WHAT IS BEING ASKED:
Please filter the listing for the string "nieuwsbrief" and copy each matching line.
Segment Open
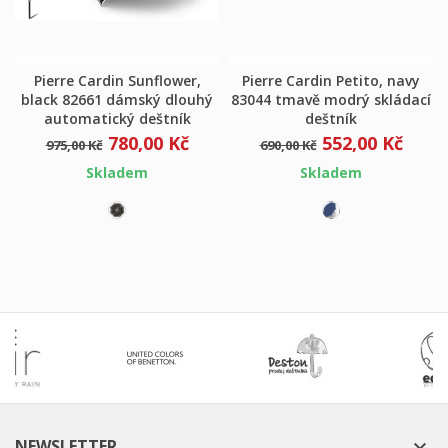
Pierre Cardin Sunflower,
Pierre Cardin Petito, navy
black 82661 dámský dlouhý
83044 tmavě modrý skládací
automatický deštník
deštník
780,00 Kč
552,00 Kč
975,00 Kč
690,00 Kč
Skladem
Skladem
NEWSLETTER

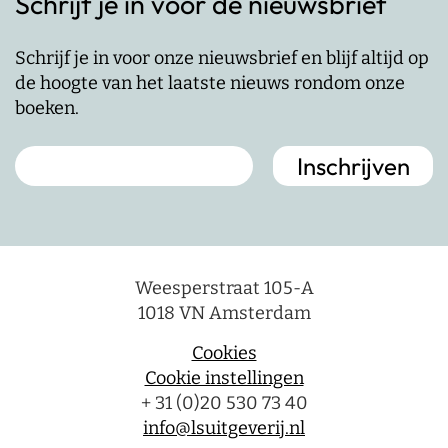
Schrijf je in voor de nieuwsbrief
Schrijf je in voor onze nieuwsbrief en blijf altijd op
de hoogte van het laatste nieuws rondom onze
boeken.
Weesperstraat 105-A
1018 VN Amsterdam
Cookies
Cookie instellingen
+ 31 (0)20 530 73 40
info@lsuitgeverij.nl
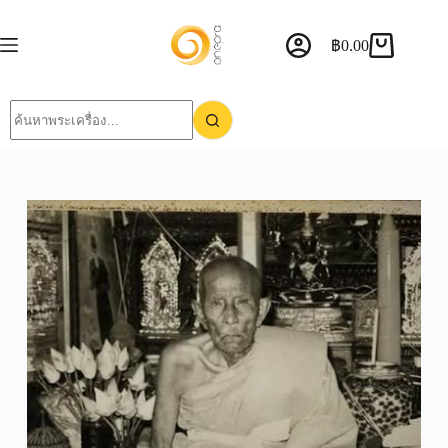
฿
0.00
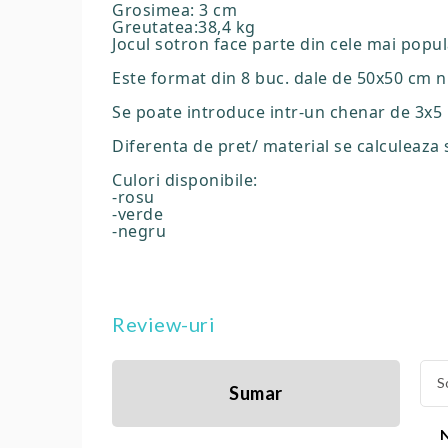
Grosimea: 3 cm
Greutatea:38,4 kg
Jocul sotron face parte din cele mai popula
Este format din 8 buc. dale de 50x50 cm n
Se poate introduce intr-un chenar de 3x5 
Diferenta de pret/ material se calculeaza 
Culori disponibile:
-rosu
-verde
-negru
Review-uri
S
Sumar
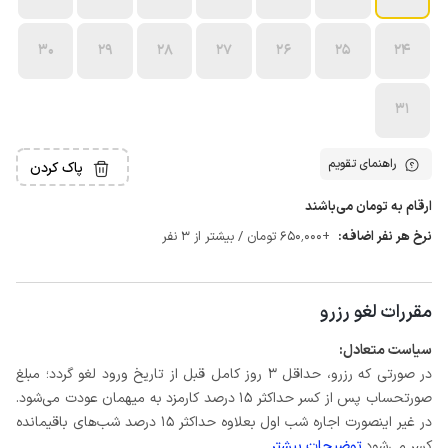
30
29
28
27
26
25
24
31
راهنمای تقویم
پاک کردن
ارقام به تومان می‌باشند
نرخ هر نفر اضافه:
+650٬000 تومان / بیشتر از 3 نفر
مقررات لغو رزرو
سیاست متعادل:
در صورتی که رزرو، حداقل 3 روز کامل قبل از تاریخ ورود لغو گردد؛ مبلغ
صورتحساب پس از کسر حداکثر 15 درصد کارمزد به میهمان عودت می‌شود.
در غیر اینصورت اجاره شب اول بعلاوه حداکثر 15 درصد شب‌های باقیمانده
کسر می‌شود.
توضیحات بیشتر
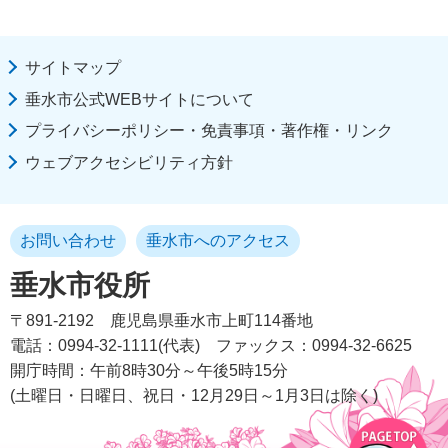
サイトマップ
垂水市公式WEBサイトについて
プライバシーポリシー・免責事項・著作権・リンク
ウェブアクセシビリティ方針
お問い合わせ
垂水市へのアクセス
垂水市役所
〒891-2192
鹿児島県垂水市上町114番地
電話：0994-32-1111(代表)
ファックス：0994-32-6625
開庁時間：午前8時30分～午後5時15分
(土曜日・日曜日、祝日・12月29日～1月3日は除く)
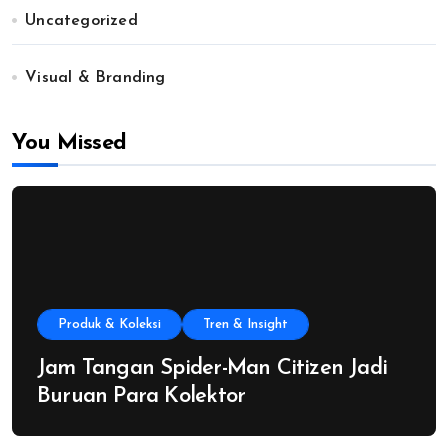
Uncategorized
Visual & Branding
You Missed
Produk & Koleksi
Tren & Insight
Jam Tangan Spider-Man Citizen Jadi
Buruan Para Kolektor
Segment Closed
ANSWER AREA:
Schrijf je in voor de nieuwsbrief
Schrijf je in voor onze nieuwsbrief en blijf altijd op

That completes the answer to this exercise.